**DOCUMENT SECTION**
Vector embeddings

Revision as of 14:23, 8 April 2023 by Daikon Radish (talk | contribs)

Introduction

Vector embeddings are numeric representations of data that effectively capture certain features or aspects of the data. In the context of text data, they enable semantic search by representing the meanings of words or phrases. Machine learning models generate these embeddings, which are arrays of real numbers with a fixed length, usually ranging from hundreds to thousands of elements.

Text Data and Vectorization

Vectorization is the process of generating a vector for a data object. For example, two similar words like "cat" and "kitty" may have very different character sequences but share a close meaning. Vectorizing these words might result in highly similar vectors, while vectors for unrelated words like "banjo" or "comedy" would be considerably different.

Vectors can represent meaning to a certain extent, although it may not be clear what each number in the vector signifies. However, by correlating vectors to familiar words, we can gain a rough understanding of the relationships between them. One notable example is the equation "king − man + woman ≈ queen", which demonstrates that vector embeddings can capture semantic similarities and relationships.

Vector embeddings can represent more than just the meanings of words; they can be generated from various types of data, including text, images, audio, time series data, 3D models, videos, and molecules. The distance between two vectors in vector space can be calculated in multiple ways, with one simple method being the sum of the absolute differences between elements at corresponding positions in each vector.

Generation of Vector Embeddings

The effectiveness of vector embeddings primarily depends on how they are generated for each entity and query. For text data, vectorization techniques have evolved significantly over the last decade, from the introduction of word2vec in 2013 to the state-of-the-art transformer models like BERT, which emerged in 2018.

Word-level Dense Vector Models (word2vec, GloVe, etc.)

Word2vec, a family of model architectures, introduced the concept of "dense" vectors in language processing. It uses a neural network model to learn word associations from a large corpus of text, creating a vocabulary and learning vector representations for each word, typically with 300 dimensions. Words found in similar contexts have vector representations that are close in vector space. However, word2vec has some limitations, such as not addressing polysemantic words (words with multiple meanings) or words with ambiguous meanings.

Transformer Models (BERT, ELMo, and others)

Transformer models like BERT and its successors improve search accuracy, precision, and recall by generating full contextual embeddings for each word, taking the entire input text into account. This allows them to better represent polysemantic words and disambiguate meanings based on context. Some downsides of transformer models include increased compute and memory requirements.

Vector Embeddings in Weaviate

Weaviate is designed to support various vectorizer models and service providers, allowing users to bring their own vectors or use publicly available models. It supports Hugging Face models through the text2vec-huggingface module, enabling the use of many sentence transformers available on the platform. Other popular vectorization APIs, such as OpenAI and Cohere, are supported through the text2vec-openai and text2vec-cohere modules, respectively. Users can also run transformer models locally with text2vec-transformers or use multi2vec-clip to convert images and text to vectors using a CLIP model.

**EXERCISE DATA**
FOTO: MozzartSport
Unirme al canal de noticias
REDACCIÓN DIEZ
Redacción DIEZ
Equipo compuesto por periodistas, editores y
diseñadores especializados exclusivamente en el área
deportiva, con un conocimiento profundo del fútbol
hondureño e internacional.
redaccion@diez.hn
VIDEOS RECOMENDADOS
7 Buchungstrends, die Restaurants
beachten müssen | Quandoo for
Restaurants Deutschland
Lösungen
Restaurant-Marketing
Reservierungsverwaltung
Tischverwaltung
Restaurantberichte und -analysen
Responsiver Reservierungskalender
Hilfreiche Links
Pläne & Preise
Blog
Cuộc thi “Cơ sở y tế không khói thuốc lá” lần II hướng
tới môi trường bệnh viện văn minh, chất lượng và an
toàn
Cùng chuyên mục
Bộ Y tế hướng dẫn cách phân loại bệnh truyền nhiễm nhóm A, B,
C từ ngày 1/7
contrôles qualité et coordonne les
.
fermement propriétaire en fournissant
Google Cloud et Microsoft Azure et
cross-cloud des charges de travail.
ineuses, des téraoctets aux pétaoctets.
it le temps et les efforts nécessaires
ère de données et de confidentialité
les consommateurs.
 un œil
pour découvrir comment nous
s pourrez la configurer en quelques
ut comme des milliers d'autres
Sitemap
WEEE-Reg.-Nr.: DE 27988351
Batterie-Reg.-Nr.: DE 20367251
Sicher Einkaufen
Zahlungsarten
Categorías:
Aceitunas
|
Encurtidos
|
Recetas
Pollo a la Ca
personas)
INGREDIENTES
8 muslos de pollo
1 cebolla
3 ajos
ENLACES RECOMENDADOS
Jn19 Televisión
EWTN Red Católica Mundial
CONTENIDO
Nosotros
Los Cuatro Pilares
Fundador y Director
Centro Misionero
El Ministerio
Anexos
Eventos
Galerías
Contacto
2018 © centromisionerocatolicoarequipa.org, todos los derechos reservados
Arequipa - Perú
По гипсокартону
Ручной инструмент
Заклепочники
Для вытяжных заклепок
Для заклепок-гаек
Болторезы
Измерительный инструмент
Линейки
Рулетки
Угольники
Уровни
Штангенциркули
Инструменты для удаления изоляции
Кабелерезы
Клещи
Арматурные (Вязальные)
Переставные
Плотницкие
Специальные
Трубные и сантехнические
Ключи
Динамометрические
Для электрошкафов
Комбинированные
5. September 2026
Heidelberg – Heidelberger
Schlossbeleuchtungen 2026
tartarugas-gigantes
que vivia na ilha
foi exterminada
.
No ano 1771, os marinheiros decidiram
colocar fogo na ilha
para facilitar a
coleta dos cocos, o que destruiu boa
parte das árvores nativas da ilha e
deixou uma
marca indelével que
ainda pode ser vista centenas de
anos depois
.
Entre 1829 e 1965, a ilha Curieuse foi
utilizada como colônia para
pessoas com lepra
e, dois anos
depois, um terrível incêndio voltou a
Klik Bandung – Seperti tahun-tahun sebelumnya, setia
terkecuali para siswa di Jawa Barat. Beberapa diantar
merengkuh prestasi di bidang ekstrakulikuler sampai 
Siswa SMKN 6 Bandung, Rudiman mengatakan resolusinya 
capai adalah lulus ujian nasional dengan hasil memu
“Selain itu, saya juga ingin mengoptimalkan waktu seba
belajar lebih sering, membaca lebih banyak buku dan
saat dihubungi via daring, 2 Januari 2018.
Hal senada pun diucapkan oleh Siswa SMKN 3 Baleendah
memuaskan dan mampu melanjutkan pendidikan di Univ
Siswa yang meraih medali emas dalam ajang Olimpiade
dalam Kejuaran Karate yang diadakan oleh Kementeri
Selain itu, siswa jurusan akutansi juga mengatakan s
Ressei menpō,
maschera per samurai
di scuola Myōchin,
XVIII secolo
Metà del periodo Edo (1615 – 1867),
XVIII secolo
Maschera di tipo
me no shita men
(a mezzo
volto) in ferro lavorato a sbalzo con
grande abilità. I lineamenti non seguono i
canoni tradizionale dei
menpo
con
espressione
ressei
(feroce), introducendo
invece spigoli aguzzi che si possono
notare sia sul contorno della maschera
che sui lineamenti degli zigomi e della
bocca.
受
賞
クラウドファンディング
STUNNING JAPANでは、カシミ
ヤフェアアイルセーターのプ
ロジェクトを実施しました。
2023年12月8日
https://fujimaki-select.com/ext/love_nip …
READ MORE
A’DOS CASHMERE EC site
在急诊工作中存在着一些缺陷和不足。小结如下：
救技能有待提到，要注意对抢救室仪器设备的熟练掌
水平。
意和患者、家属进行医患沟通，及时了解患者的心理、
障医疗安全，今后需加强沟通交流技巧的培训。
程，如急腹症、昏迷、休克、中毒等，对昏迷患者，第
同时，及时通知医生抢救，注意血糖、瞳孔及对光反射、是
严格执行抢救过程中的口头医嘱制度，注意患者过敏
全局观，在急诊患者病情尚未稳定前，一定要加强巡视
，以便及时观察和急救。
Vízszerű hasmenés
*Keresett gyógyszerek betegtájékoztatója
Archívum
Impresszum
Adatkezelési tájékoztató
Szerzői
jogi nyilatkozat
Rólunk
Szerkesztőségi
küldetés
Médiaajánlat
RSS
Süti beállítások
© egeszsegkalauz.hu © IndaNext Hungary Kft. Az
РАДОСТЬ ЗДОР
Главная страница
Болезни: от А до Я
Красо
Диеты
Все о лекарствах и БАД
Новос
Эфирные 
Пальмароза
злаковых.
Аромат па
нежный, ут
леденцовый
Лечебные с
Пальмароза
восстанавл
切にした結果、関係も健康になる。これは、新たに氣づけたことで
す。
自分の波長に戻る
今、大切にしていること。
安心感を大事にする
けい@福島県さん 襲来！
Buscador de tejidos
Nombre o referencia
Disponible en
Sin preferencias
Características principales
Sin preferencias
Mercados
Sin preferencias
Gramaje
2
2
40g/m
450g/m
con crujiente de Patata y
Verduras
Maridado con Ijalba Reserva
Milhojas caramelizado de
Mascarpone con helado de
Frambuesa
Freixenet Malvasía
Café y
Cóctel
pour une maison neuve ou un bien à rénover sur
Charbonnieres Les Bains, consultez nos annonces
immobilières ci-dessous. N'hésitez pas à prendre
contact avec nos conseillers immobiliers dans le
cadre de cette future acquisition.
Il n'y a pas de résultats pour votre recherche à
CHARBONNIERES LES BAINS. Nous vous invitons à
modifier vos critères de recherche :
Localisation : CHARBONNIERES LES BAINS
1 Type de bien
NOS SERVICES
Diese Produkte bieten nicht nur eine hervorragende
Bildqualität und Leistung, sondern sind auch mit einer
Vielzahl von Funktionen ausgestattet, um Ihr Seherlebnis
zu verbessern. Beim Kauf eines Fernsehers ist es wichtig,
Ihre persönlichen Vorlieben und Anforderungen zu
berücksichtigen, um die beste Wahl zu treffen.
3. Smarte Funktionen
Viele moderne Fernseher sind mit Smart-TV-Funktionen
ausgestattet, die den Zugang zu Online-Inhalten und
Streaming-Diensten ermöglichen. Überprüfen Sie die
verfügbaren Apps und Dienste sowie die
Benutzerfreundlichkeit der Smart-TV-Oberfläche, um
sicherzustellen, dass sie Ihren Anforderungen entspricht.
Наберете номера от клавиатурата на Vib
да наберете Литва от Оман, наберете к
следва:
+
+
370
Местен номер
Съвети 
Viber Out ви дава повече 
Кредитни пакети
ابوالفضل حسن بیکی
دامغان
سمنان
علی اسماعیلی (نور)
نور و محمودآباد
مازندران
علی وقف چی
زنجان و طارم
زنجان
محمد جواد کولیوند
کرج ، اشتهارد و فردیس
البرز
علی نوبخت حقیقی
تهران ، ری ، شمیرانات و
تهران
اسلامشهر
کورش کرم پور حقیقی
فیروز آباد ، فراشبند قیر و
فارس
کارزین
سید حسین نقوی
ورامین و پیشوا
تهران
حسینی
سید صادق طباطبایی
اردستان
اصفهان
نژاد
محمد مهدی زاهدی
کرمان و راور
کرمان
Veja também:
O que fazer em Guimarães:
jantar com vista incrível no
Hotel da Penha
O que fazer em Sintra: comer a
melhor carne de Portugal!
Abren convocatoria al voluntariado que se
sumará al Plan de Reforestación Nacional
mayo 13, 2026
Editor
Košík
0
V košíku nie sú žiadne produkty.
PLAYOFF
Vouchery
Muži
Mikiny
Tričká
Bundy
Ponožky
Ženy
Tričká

**BRIEF A**
Answer these from the vector embeddings page:
(i) What simple way of calculating the distance between two vectors does it mention?
(ii) How many dimensions do word2vec's word vectors typically have?
(iii) Which Weaviate module enables the use of Hugging Face models?
**BRIEF B**
Reproduce the vector embeddings page verbatim between "Vector embeddings can represent" and "(word2vec, GloVe, etc.)", inclusive.

**RESULT A**
(i) The sum of the absolute differences between elements at corresponding positions in each vector.
(ii) 300.
(iii) text2vec-huggingface.

**RESULT B**
Vector embeddings can represent more than just the meanings of words; they can be generated from various types of data, including text, images, audio, time series data, 3D models, videos, and molecules. The distance between two vectors in vector space can be calculated in multiple ways, with one simple method being the sum of the absolute differences between elements at corresponding positions in each vector.

Generation of Vector Embeddings

The effectiveness of vector embeddings primarily depends on how they are generated for each entity and query. For text data, vectorization techniques have evolved significantly over the last decade, from the introduction of word2vec in 2013 to the state-of-the-art transformer models like BERT, which emerged in 2018.

Word-level Dense Vector Models (word2vec, GloVe, etc.)